* Extrait du document:
· · · ·

Bien que l’indice de performance des PME canadiennes soit actuellement à la traîne des indicateurs économiques mondiaux, le potentiel de reprise et de croissance pour les cinq prochaines années est bel et bien là, selon un nouveau rapport de Marchés mondiaux CIBC.

Le document indique que depuis la récession de 2008, les PME, qui comptent pour 40 % du PIB du secteur privé canadien, ont connu une croissance importante, le bassin d’entreprises de 20 à 49 employés ayant enregistré une hausse de 18 %, celui des entreprises de 10 à 19 employés, de 12,5 %, et celui des entreprises de moins de 10 employés, de 10,3 %.

Dans son analyse du contexte actuel, l’étude révèle la présence de « perspectives à exploiter », notamment en ce qui concerne les « facteurs structurels favorisant le lancement et la croissance de nouveaux projets », mais souligne la tendance haussière du secteur de l’import-export, qui complexifierait les pratiques et ajouterait une « pression supplémentaire » en matière de prix, de qualité, de contrôle des coûts, d’efficacité, de ressources en marketing et d’innovation.

Le Québec en bonne position

Toujours selon le rapport, la terre d’élection pour les PME en démarrage est actuellement l’Alberta, son taux de croissance anticipé étant le plus fort au pays. La Colombie-Britannique et l’Ontario revendiquent les deuxième et troisième places, suivies ex-æquo par la Saskatchewan, le Manitoba et le Québec au quatrième rang.

Le palmarès des provinces a été établi en fonction de neuf facteurs macroéconomiques, soit :

  • Croissance économique : dans quelle mesure l’environnement macroéconomique soutient l’activité des PME.

· · · ·

* Données étudiées:
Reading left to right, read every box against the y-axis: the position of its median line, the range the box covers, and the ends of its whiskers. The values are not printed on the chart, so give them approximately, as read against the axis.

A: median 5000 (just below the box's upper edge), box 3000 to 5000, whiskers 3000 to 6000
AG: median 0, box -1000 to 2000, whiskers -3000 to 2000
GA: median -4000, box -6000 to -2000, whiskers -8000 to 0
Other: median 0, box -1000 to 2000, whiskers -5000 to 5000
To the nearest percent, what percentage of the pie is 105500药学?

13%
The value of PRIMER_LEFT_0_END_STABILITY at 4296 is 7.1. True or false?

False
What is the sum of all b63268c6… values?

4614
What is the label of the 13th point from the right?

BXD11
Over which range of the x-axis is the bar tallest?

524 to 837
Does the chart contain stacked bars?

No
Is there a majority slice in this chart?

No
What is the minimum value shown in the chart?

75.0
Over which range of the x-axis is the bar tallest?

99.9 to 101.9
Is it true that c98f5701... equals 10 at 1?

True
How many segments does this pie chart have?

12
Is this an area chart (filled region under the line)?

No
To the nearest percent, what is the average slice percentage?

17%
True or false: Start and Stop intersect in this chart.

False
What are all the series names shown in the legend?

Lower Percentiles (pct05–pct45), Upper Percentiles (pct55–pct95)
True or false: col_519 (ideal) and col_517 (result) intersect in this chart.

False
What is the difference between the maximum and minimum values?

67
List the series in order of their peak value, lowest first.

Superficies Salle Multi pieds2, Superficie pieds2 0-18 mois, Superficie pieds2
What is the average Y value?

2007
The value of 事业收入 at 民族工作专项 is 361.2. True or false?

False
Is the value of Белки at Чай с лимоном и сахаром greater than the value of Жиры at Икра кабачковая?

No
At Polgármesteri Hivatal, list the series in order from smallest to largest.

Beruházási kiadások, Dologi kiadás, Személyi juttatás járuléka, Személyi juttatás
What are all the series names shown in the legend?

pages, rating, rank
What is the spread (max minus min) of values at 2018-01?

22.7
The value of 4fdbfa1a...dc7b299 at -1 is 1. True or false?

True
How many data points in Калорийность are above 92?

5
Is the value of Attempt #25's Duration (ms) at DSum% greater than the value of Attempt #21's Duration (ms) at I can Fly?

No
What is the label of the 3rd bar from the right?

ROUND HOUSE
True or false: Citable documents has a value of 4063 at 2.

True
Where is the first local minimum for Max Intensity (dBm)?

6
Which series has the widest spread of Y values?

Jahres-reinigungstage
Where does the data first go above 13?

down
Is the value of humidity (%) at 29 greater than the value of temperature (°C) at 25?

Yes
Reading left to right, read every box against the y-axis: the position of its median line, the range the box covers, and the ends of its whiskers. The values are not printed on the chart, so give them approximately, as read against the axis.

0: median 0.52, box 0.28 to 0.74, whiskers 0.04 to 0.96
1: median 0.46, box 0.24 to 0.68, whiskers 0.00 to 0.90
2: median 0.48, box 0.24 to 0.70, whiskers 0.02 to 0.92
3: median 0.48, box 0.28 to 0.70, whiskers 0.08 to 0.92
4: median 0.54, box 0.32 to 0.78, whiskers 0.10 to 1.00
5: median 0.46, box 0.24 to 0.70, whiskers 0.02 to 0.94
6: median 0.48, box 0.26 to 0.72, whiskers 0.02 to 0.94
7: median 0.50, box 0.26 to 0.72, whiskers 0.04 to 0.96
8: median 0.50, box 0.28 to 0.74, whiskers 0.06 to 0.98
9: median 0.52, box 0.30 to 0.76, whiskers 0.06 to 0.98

· · · ·

* Consignes:
[1] Présentez sous forme de liste le paragraphe du texte sur les PME canadiennes qui commence par « Le document indique que », en conservant tous ses chiffres.
[2] Prolongez le texte sur les PME canadiennes à partir de sa dernière phrase.

* Réponses:
[1]
- Depuis la récession de 2008, les PME ont connu une croissance importante.
- Elles comptent pour 40 % du PIB du secteur privé canadien.
- Entreprises de 20 à 49 employés : hausse de 18 %.
- Entreprises de 10 à 19 employés : hausse de 12,5 %.
- Entreprises de moins de 10 employés : hausse de 10,3 %.

[2]
  • Composition urbaine/rurale : la concentration des PME dans les grands centres urbains au détriment des régions rurales.
  • Disponibilité de la main-d’œuvre : la proportion des entreprises qui estiment que les pénuries de main-d’œuvre exercent une contrainte sur leurs activités.
  • Position des exportations nettes : la valeur des exportations, moins celle des importations, et une mesure de la sensibilité aux perspectives de dépréciation du dollar canadien.
  • Démographie : la croissance du groupe des 35 à 55 ans, plus susceptible de générer des travailleurs autonomes et des nouvelles entreprises.
  • Migration nette : l’apport des nouveaux immigrants à la croissance de la main-d’œuvre, ceux-ci ayant une tendance supérieure à la moyenne à devenir travailleurs autonomes.
  • Composition sectorielle : dans quelle mesure les secteurs de l’économie qui connaissent la croissance la plus rapide sont aussi favorables aux PME.
  • Activité d’impartition : la propension des grandes entreprises à sous-traiter leurs activités principales.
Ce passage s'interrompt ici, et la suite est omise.